Para isto, já articula para colocar em prática mais um absurdo: transformar qualquer movimento ou manifestação em ato de terrorismo. “Isso é uma tragédia nas liberdades dos movimentos populares e isso nos preocupa muito. Vamos nos colocar contrários e esperamos que esta seja a movimentação de todos os partidos”, prosseguiu Gleisi.

Paulo Pinto

Reunião da executiva nacional com Haddad

Para enfrentar a anunciada violência do próximo governo, o PT pretende criar uma rede democrática de proteção solidária que envolve diversas frentes da sociedade: “Vamos organizar todos os advogados do partido e todos aqueles que militam na área de direitos humanos. Vamos fazer um convite a juízes pela democracia para que possamos ter a resposta pronta para denunciar violações aos direitos humanos e civis e também à liberdade de expressão”.

Proteção a Lula

Grande parte do ódio disseminado pelo candidato do PSL tem como alvo o ex-presidente Lula, que deixou o cargo com mais de 85% de aprovação e revolucionou o Brasil. Diante das ameaças, outra decisão extraída após a reunião com a Executiva Nacional do PT foi a criação de uma corte de solidariedade democrática pela liberdade de Lula.

“Nós nos preocupamos muito com isso. O último discurso do candidato eleito não tem a ver com os direitos das pessoas: ele disse que quer deixar Lula apodrecer na cadeia. Tememos até pela vida do ex-presidente. Ele tem que ter seu processo julgado de forma justa. Ninguém pode decidir o que fazer com ele antes do seu processo ser julgado de forma justa. É isto que vamos fortalecer em nossa luta”.

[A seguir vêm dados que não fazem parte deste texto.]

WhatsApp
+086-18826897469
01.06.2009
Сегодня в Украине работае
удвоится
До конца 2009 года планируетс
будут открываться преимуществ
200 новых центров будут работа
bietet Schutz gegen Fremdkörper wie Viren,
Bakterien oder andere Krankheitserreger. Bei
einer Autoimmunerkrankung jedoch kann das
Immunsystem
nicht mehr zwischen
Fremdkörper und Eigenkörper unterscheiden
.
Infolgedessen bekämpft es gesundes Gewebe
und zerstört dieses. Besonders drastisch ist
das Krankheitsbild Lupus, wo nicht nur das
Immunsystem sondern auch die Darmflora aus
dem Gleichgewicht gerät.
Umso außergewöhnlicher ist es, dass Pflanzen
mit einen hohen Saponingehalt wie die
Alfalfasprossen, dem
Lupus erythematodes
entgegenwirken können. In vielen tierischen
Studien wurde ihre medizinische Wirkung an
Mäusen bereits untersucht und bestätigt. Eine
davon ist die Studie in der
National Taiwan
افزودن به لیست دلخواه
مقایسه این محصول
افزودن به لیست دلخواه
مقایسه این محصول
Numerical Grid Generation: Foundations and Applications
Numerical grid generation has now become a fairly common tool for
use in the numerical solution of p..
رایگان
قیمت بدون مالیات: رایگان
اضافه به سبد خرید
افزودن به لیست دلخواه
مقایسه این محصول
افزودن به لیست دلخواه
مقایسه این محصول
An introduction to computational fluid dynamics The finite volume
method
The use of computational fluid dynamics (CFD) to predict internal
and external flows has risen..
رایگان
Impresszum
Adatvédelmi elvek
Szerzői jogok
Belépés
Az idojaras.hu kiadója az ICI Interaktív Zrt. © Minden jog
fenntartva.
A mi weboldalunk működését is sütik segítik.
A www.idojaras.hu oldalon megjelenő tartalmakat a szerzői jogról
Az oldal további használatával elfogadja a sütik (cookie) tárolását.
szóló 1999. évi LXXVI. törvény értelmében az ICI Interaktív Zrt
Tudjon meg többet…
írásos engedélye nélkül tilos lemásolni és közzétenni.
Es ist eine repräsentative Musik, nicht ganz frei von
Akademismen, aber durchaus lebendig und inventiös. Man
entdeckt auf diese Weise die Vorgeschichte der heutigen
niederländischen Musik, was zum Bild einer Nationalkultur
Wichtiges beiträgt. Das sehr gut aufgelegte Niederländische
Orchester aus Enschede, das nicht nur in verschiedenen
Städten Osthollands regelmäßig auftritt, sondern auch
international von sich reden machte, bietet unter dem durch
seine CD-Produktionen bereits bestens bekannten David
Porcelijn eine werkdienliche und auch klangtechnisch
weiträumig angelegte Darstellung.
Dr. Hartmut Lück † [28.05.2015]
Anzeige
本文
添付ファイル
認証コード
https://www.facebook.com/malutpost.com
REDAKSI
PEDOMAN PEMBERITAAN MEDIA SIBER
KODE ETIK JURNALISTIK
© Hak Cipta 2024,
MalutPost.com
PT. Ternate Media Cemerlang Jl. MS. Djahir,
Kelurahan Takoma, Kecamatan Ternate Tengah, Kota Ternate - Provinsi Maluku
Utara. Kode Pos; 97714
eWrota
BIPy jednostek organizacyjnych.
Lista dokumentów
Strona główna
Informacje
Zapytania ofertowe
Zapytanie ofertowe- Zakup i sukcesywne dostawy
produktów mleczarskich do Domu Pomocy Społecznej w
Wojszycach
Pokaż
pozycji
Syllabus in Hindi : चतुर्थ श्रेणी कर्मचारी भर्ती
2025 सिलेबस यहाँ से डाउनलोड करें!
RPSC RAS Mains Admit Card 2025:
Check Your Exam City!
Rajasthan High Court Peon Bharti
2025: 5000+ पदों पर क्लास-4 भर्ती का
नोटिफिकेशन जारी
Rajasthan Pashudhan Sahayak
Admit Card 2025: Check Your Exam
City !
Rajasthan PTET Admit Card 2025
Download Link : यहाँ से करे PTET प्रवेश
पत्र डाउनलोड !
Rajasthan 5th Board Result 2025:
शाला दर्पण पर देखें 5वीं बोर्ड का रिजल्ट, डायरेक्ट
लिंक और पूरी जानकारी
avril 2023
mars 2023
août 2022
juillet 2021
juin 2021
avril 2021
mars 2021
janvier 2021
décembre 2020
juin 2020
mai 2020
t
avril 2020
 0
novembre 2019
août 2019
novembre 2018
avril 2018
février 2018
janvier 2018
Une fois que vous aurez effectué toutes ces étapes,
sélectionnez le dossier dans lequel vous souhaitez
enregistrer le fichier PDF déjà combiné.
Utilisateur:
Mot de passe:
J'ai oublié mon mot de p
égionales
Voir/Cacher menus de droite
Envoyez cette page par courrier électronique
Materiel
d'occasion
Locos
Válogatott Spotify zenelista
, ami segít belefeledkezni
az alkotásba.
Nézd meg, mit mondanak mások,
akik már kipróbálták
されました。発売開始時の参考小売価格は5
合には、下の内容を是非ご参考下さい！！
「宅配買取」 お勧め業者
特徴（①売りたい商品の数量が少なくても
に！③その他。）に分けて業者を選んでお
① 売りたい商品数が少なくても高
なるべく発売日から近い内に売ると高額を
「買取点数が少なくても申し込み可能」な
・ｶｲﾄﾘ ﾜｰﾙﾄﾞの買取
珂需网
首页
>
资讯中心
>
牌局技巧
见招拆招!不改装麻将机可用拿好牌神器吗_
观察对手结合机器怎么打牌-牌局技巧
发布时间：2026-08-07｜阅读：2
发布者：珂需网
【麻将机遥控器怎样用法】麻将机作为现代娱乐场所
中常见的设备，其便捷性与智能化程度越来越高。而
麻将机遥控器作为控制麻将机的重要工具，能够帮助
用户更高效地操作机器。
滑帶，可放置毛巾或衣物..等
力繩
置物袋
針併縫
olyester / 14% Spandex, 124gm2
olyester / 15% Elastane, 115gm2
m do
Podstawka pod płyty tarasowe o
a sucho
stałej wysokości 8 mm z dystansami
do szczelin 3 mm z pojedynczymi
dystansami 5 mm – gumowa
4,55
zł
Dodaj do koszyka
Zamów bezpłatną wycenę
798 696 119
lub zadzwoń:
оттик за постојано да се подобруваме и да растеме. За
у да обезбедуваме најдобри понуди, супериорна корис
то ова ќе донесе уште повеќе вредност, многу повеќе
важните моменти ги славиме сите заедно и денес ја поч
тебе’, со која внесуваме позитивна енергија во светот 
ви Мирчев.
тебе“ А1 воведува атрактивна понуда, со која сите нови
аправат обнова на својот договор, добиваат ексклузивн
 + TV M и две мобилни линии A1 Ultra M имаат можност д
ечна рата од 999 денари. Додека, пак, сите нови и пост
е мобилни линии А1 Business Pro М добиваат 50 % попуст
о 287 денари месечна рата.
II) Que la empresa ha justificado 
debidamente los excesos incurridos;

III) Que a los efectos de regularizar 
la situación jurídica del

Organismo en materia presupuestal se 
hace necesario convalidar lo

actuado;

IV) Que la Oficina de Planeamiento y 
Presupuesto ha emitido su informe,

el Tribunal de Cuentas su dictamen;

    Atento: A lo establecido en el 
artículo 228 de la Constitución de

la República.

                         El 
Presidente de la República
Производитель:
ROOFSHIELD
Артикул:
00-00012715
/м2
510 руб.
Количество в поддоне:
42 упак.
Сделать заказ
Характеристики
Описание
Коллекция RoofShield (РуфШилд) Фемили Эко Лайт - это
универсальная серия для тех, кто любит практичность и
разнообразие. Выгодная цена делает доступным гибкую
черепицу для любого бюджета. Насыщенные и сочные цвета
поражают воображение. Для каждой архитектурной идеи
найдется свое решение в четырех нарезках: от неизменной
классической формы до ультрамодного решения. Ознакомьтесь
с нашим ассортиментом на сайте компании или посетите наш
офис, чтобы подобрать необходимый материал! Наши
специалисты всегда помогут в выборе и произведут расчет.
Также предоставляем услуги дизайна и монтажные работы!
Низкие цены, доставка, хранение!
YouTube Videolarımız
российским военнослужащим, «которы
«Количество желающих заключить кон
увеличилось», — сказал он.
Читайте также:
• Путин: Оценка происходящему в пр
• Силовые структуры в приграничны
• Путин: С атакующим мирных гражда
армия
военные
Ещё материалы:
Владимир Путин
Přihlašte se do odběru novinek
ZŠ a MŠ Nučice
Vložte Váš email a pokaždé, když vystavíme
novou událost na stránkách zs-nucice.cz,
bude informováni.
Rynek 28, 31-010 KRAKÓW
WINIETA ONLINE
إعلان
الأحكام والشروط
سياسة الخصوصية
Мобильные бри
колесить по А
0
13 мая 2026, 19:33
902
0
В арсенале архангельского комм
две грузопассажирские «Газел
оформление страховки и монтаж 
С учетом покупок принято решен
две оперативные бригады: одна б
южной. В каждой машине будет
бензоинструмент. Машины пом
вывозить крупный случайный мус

A corte de solidariedade também passa pela criação de observatório internacional. “Queremos que o mundo olhe para a nossa população indígena, para a nossa população negra, para os LGBTs, para os movimentos sociais e que a gente também tenha a quem recorrer internacionalmente e garantir o direito de liberdade de expressão, integridade dos jornalistas, enfim para tudo aquilo que construímos a partir da Constituição de 1988”, concluiu Gleisi.